Records for the task:
○ ○ ○
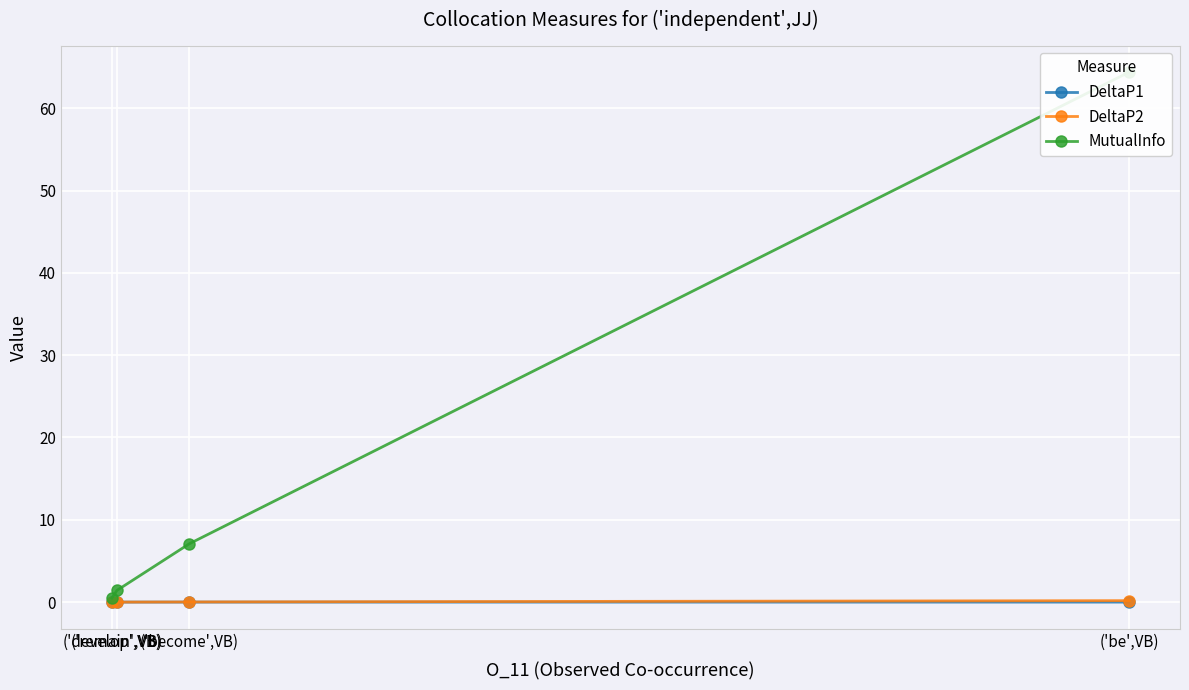

What is the difference between the maximum and minimum values in the DeltaP2 series?

0.2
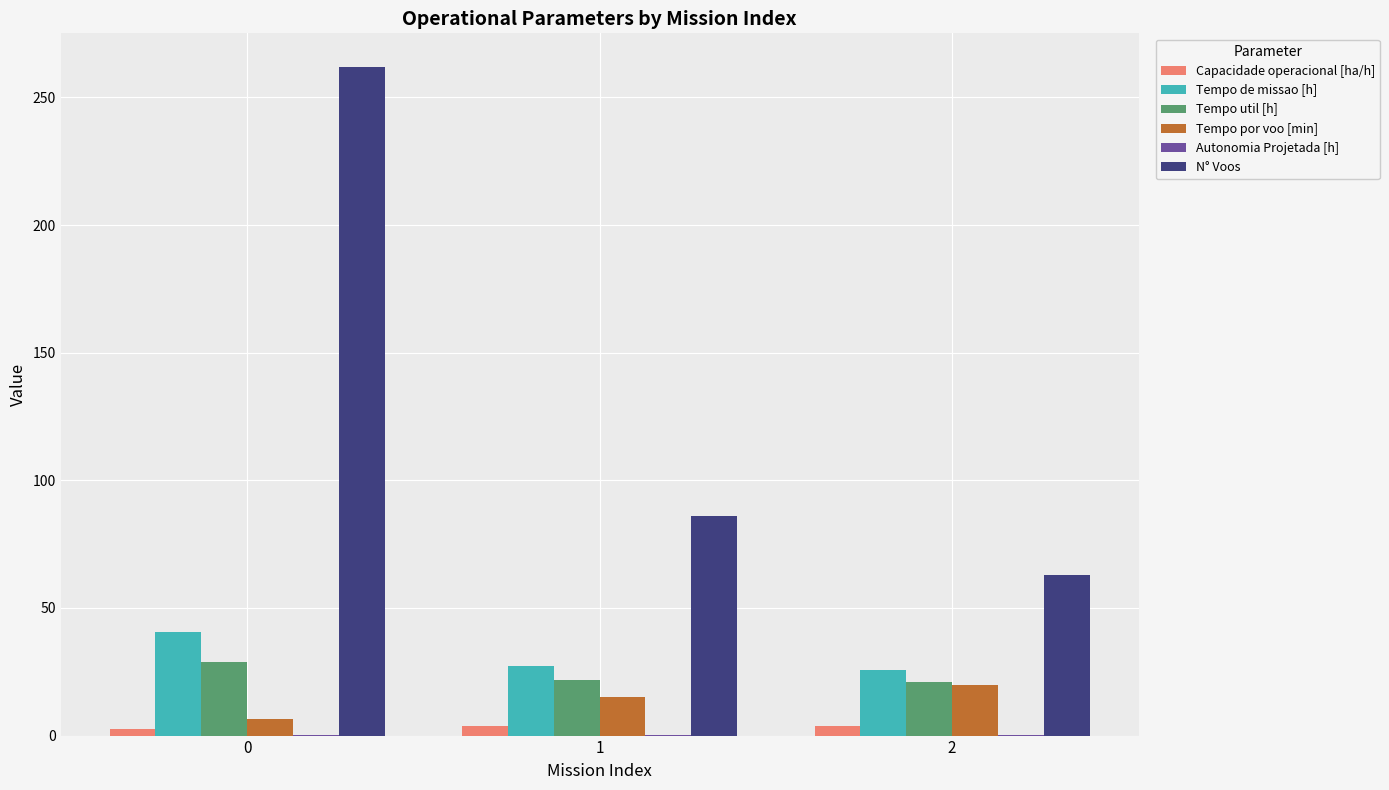

True or false: Tempo de missao [h] has a value of 40.6 at 0.

True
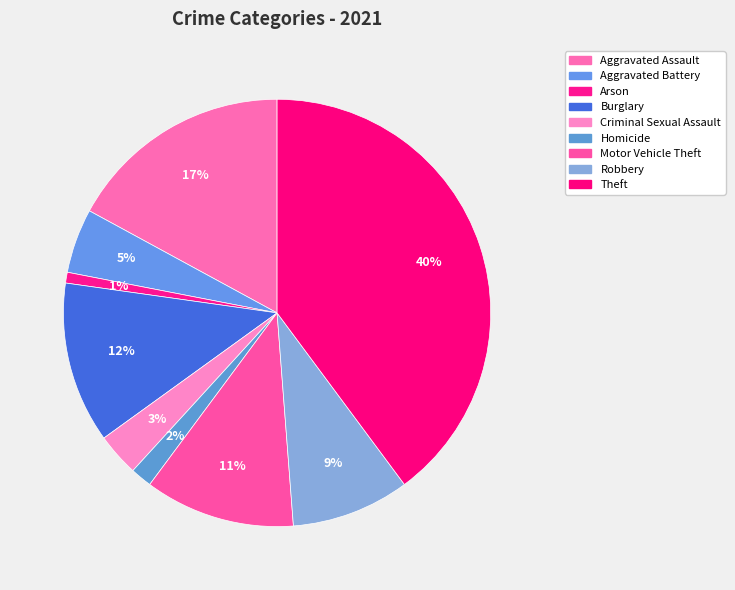

How many segments does this pie chart have?

9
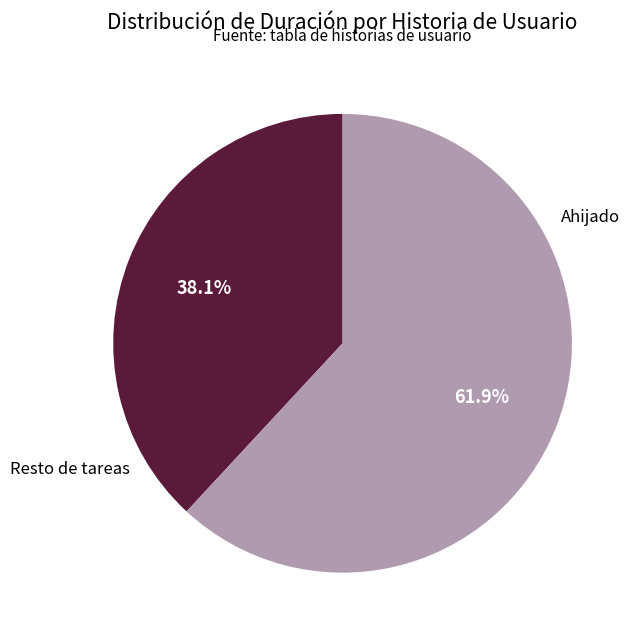

Is there a majority slice in this chart?

Yes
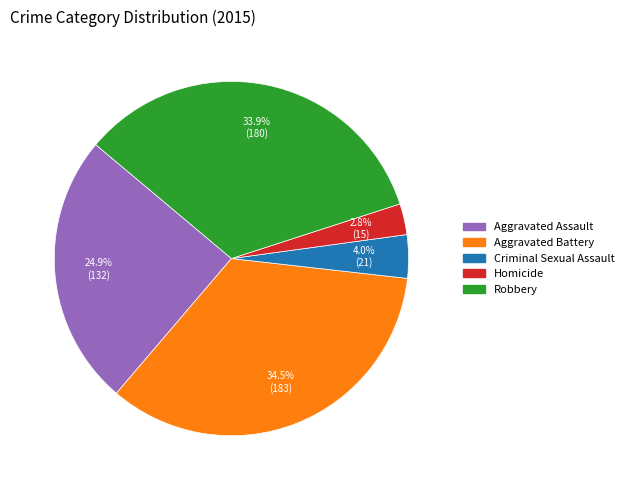

Which category has the smallest portion of the pie?

Homicide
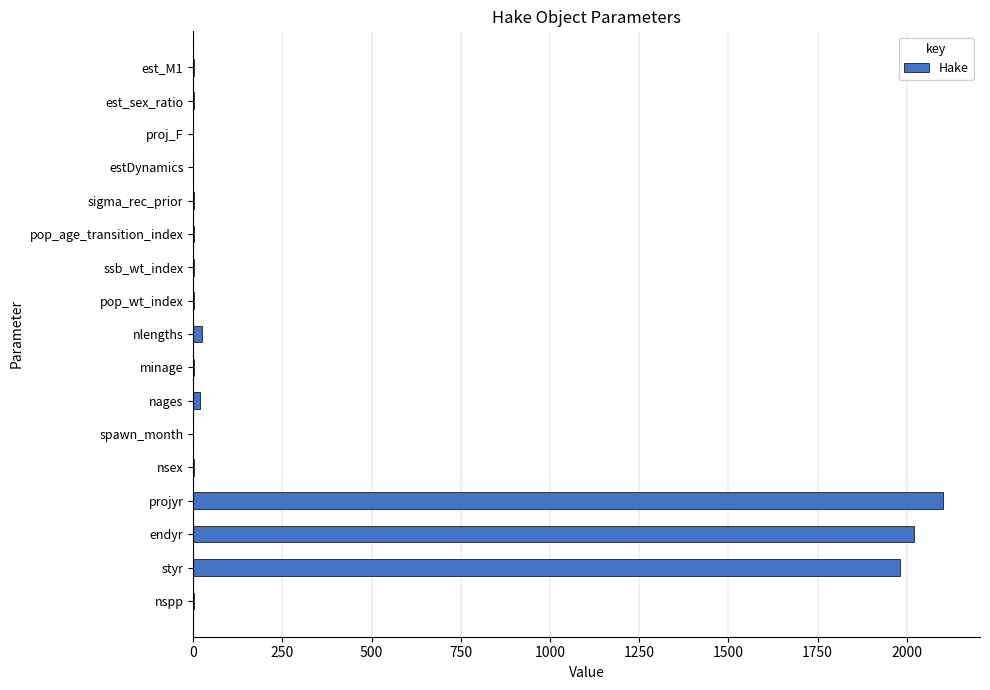

What is the greatest value displayed?

2100.0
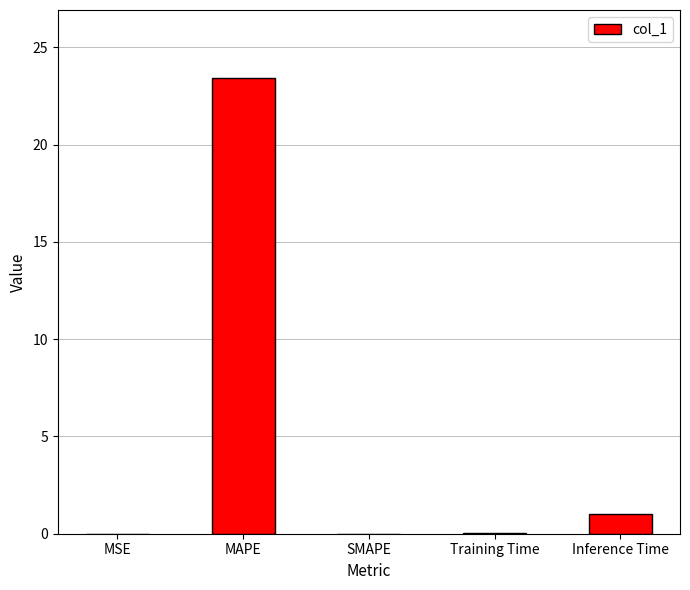

The value at SMAPE is -16.2. True or false?

False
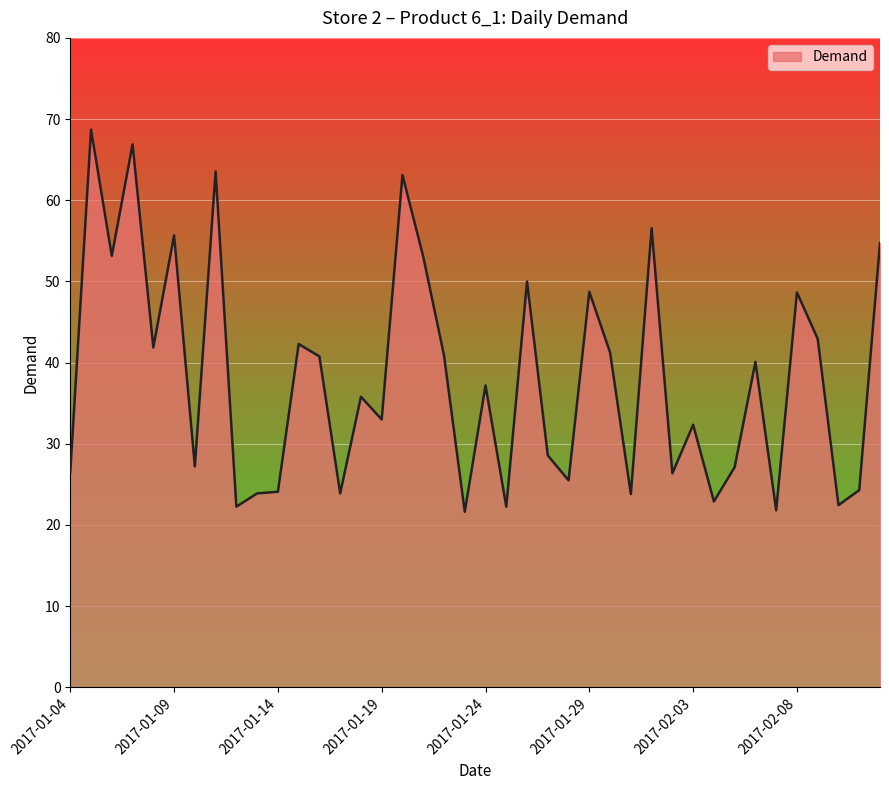

What is the greatest value displayed?

68.7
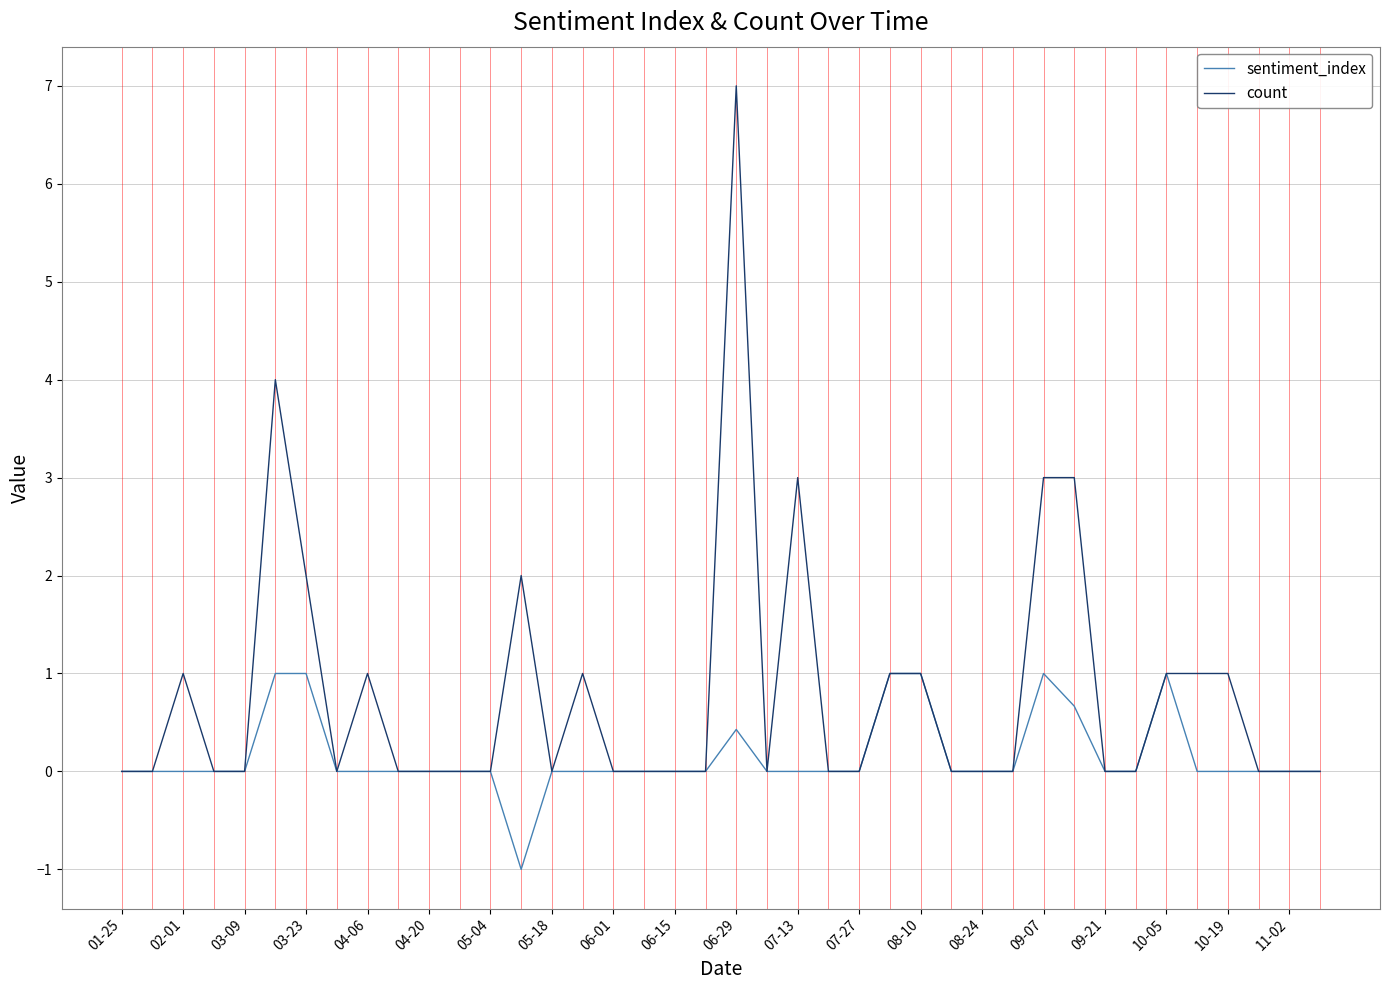

How many lines are shown in the chart?

2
○ ○ ○
Assignment:
Please report each line of the entries above that contains the string "chart", matching case exactly.

Task answer:
How many segments does this pie chart have?
Is there a majority slice in this chart?
How many lines are shown in the chart?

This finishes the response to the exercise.